■ YOUR TASK: Copy, from the entries below, each line in which the string "Bekasi" appears.

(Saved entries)
[Start of Attachment]
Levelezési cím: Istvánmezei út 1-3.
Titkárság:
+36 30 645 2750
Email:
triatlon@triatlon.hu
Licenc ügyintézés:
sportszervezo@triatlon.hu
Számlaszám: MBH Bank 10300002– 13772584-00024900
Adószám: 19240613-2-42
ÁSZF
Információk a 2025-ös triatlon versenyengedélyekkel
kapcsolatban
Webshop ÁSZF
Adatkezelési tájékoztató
[End of Attachment]
[Start of Attachment]
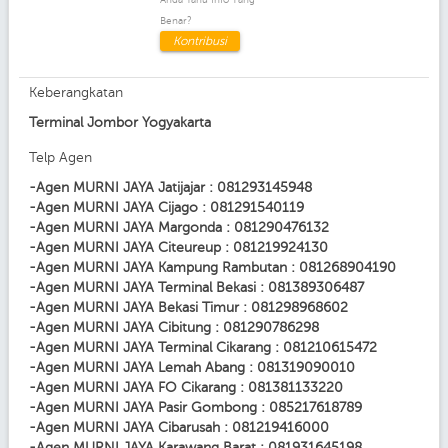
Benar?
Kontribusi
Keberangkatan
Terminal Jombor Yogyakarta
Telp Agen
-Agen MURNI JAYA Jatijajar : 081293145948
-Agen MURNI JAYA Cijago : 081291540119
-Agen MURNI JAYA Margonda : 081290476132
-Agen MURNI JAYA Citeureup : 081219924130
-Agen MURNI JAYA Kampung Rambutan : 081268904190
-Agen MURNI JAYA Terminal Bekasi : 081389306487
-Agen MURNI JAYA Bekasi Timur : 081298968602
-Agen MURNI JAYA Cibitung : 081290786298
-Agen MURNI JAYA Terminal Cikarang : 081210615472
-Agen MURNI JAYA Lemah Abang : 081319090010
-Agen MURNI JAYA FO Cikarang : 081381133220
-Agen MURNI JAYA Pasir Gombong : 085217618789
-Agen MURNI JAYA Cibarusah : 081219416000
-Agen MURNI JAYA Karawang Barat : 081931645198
[End of Attachment]
■ ANSWER SPACE:
-Agen MURNI JAYA Terminal Bekasi : 081389306487
-Agen MURNI JAYA Bekasi Timur : 081298968602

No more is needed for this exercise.